Last year, Slate.com castigated sexist craft-beer names--"Raging Bitch" and "Panty Dropper," for example--that would never have passed muster with federal regulators in the past. Similarly, two years back we called out a host of questionable craft-beer labels.
Labels are one thing, television ads for alcohol are quite another. High on the list (no pun intended) of restrictions on alcohol-beverage advertising was a total ban on glamorizing "alcohol-effect." However appealing and effective it might be as a marketing gambit to entice new drinkers--especially young new drinkers--brands were banned from overtly celebrating the effects of alcohol-content on television.

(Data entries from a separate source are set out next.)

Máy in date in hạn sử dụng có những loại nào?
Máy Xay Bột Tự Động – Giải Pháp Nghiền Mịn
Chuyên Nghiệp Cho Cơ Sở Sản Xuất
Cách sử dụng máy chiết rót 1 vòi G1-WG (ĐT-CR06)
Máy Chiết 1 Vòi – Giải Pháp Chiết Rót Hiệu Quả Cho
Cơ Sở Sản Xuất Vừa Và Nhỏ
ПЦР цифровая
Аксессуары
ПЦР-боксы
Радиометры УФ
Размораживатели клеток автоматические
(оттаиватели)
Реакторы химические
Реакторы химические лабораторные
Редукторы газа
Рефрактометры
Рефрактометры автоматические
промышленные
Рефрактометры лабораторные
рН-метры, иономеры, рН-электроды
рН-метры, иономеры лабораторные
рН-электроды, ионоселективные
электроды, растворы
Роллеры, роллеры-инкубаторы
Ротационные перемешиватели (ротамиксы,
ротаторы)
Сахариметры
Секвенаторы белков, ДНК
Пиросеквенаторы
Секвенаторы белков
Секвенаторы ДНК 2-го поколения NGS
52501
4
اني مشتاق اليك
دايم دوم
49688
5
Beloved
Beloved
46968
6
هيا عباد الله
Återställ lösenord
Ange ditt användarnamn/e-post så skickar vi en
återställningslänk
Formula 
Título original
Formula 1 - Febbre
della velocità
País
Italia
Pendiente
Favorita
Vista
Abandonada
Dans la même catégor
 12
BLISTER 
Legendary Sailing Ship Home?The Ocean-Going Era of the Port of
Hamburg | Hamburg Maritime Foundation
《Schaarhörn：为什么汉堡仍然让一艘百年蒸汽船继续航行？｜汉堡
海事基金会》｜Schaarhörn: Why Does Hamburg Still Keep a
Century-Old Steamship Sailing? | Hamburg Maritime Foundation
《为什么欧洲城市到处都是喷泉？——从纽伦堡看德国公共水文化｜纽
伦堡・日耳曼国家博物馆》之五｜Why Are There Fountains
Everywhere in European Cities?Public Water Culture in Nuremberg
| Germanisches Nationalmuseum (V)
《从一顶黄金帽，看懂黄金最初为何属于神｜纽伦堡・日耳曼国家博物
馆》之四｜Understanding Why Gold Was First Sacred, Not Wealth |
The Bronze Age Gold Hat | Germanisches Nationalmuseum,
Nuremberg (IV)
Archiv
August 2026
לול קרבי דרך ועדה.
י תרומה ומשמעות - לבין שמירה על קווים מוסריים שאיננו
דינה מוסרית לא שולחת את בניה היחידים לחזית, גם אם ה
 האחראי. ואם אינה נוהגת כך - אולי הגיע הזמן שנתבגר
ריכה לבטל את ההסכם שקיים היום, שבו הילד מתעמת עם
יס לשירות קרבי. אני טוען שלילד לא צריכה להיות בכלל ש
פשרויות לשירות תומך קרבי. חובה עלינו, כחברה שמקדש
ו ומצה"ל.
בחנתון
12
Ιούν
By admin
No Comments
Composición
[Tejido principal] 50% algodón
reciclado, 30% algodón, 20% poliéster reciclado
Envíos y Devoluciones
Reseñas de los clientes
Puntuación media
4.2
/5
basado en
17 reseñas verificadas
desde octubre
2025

Let's say a brand is out to reel in those new drinkers, what effects of alcohol might it try dramatizing? What about the buzz-y sensation that you've suddenly become a much better dancer? What about replacing reality with seeing things in bright and vibrant colors? What about hallucinations like statues appearing to come to life? What about experiencing a tranquil gathering descend into "bustin' loose?"
Every one of these can be an alcohol-effect.
So, what about an alcohol ad that celebrates every one of these altered states, occasioned by the pop of a top, and a pour over ice?
Indeed, it could be argued that the Bud Light marketing brain trust "went to school" on a smaller, but no less determined an alcohol marketer. See if you can spot any "bustin' loose" alcohol-effect selling going on in this long-form ad.
Heck, it'd be almost impossible not to.
But should they be selling alcohol-effect at all?